May 6, 2024 at 7:00 a.m. EDT
A rendering of Ediacaran Period life and an aurora with a weakened magnetic field. (Michael Osadciw/University of Rochester)
4 min

Today, Earth’s magnetic field acts as a safety blanket, shielding the planet from dangerous solar wind. Without the protection of our magnetosphere, you, me and almost every other living thing on Earth would not fare very well being pummeled by streams of harmful particles from the sun.

But there was a time — half a billion years ago, give or take — when Earth’s magnetic field became much weaker. And that magnetic collapse might have actually helped spark an explosion of life on Earth.

A reduction in Earth’s magnetic strength during a period that spanned at least 591 million and 565 million years ago coincided with a spike in oxygen levels and a boom in biodiversity, according to a study published Thursday in the journal Communications Earth & Environment.

The reason, the researchers say, is that a torrent of solar radiation that pelted Earth’s atmosphere when the magnetic field weakened knocked away hydrogen and other lightweight atoms, leaving an overabundance of oxygen in its wake. That oxygen, in turn, fueled the growth of bigger, oxygen-breathing multicellular organisms.

The wave of evolution just as the magnetic field weakened is “so striking that we felt this could not just be a coincidence,” said John Tarduno, a geophysicist at the University of Rochester who helped conduct the research. “It’s a surprising result.”

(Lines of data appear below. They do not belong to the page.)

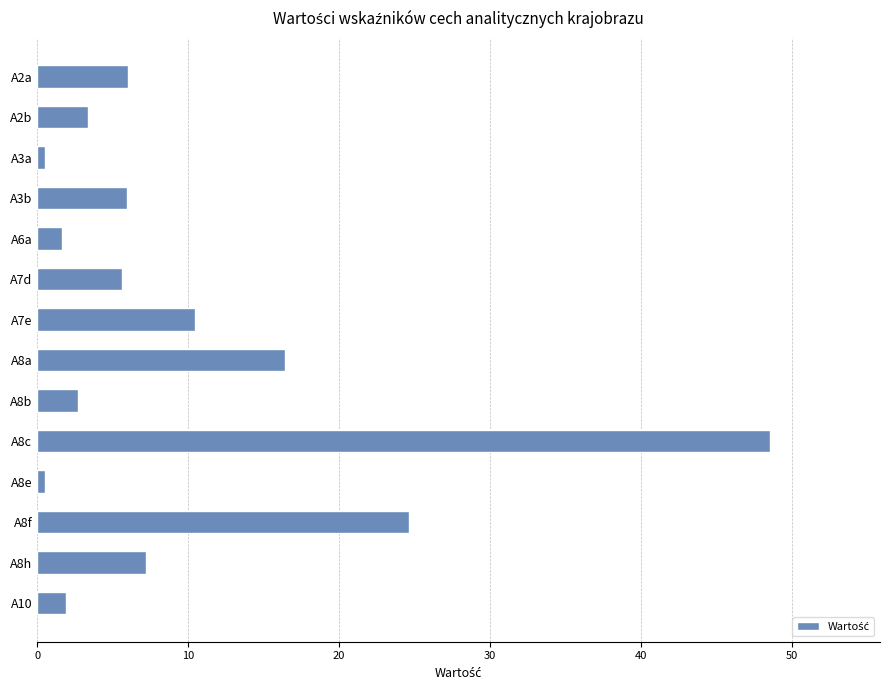

What is the maximum value shown in the chart?

48.5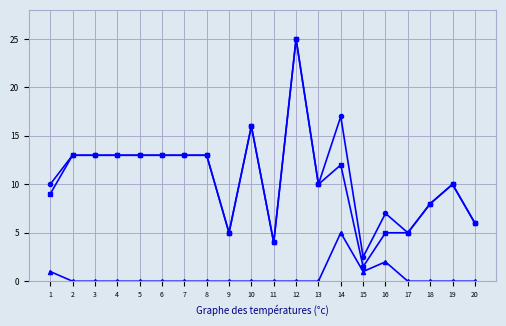

What is the greatest value displayed?

25.0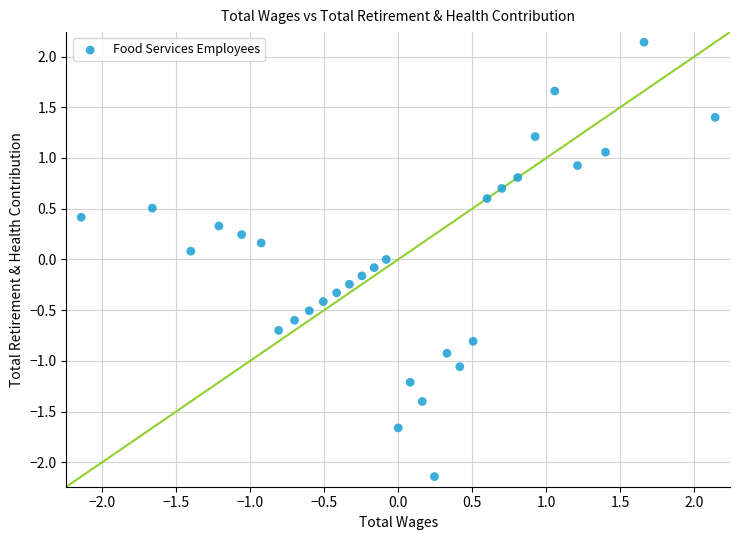

What is the range of X values (max minus min)?

4.3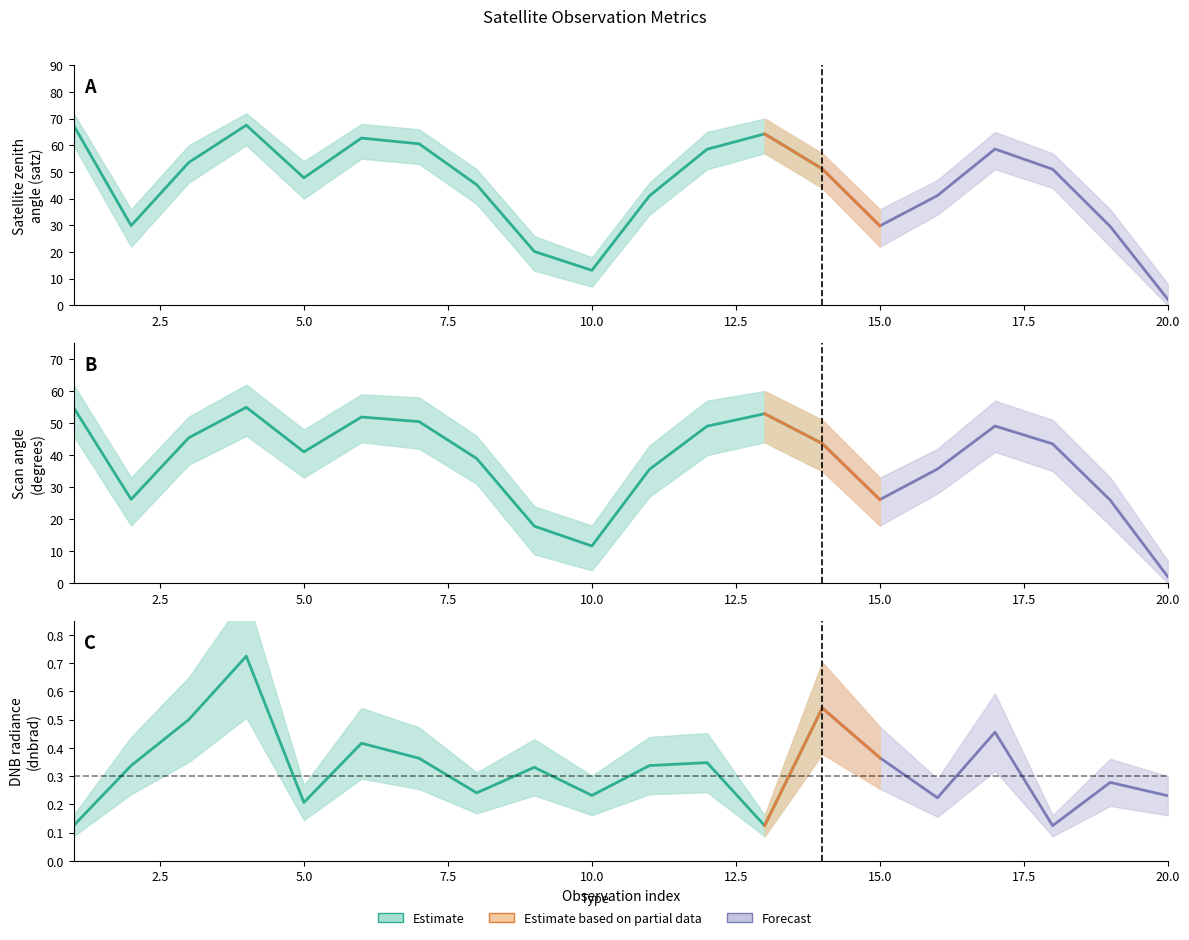

What is the value of the dnbrad point at the 2nd from the left?

0.3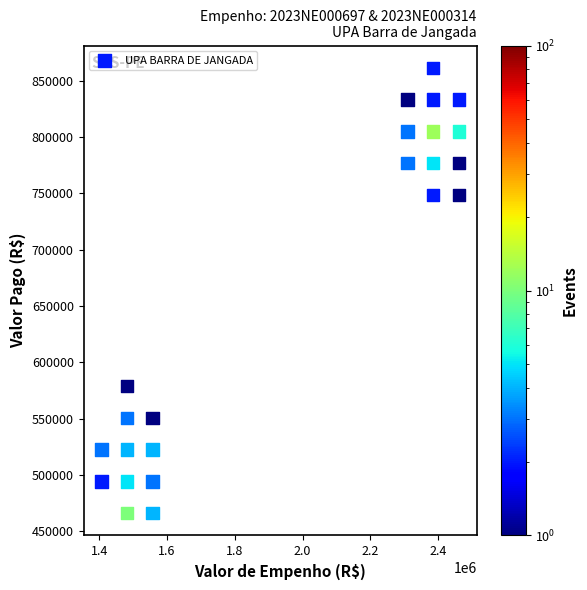

What is the range of Y values (max minus min)?

395768.7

The idea will need further testing to gain wide acceptance. “The hypothesis, although obviously speculative as any ideas about the earliest origins of life must be, seems worth a close look,” said David Dunlop, a professor emeritus at the University of Toronto who was not involved in the research.

Many of the organisms at this time — called the Ediacaran Period — would look alien to us today. Some were shaped like ribbed disks, others like clumps of plantlike fronds. Well before the age of dinosaurs, these things ruled Earth. Though scientists still debate where exactly to place them on the tree of life, the organisms of this era may be some of the first multicellular animals on Earth.

After digging up initial evidence that something strange was going on with Earth’s magnetic field hundreds of millions of years ago, Tarduno’s team wanted more rocks in which Earth’s magnetism left an impression. “We were searching around the globe for the right rock types,” he said.

They found their answer in feldspar in the rolling hills of Brazil, which formed from slowly cooled magma deep in Earth’s crust. Their analysis revealed that the intensity of Earth’s magnetic field was 30 times weaker than today’s, at a time when the rock and fossil record tells us oxygen levels were rising and life forms were proliferating.

“Causality is always hard to prove, but I am all for new ideas being put out for public scrutiny,” Dunlop said. “It provokes further study and that is all to the good.” He added that the magnetic analysis of the rock was “impeccably done.”

Manasvi Lingam, an assistant professor at the Florida Institute of Technology who was not involved in the study, said the research “offers support for the hypothesis” that a weak magnetic field and the diversification of life are linked — an idea, he said, that has bounced around since the 1950s. But he added that more research is needed, including work simulating just how much hydrogen would actually escape.

Earth’s magnetic field eventually recovered in strength after the planet’s inner core froze solid, Tarduno said, following several million years of the magnetic field being in a weakened state. We’re lucky that happened. Had Earth’s atmosphere been left naked to solar wind for much longer, the planet could have dried out and looked much different than it does now.

“The shields couldn’t be down for too long,” Tarduno said. If they were weak for much longer, “we would have lost a lot more water on Earth, and we would have probably had a very different evolutionary path.”